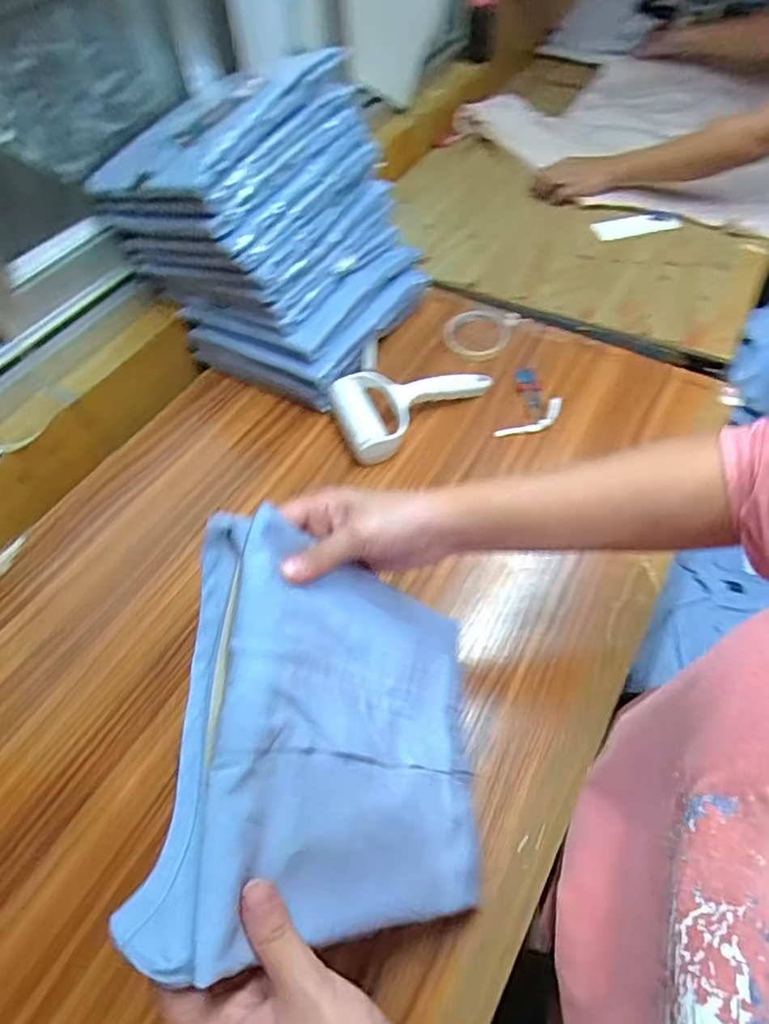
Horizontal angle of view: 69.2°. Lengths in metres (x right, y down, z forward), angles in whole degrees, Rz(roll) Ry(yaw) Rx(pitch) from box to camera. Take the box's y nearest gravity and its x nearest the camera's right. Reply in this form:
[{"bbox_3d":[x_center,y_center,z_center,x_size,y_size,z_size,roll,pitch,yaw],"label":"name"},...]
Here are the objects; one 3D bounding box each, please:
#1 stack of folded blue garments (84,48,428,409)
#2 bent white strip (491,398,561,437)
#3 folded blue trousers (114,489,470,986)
--*--
_What you will do_
Figure out how many lines of the material include the string "blue", and reply with only that figure.

_Response to the task_
2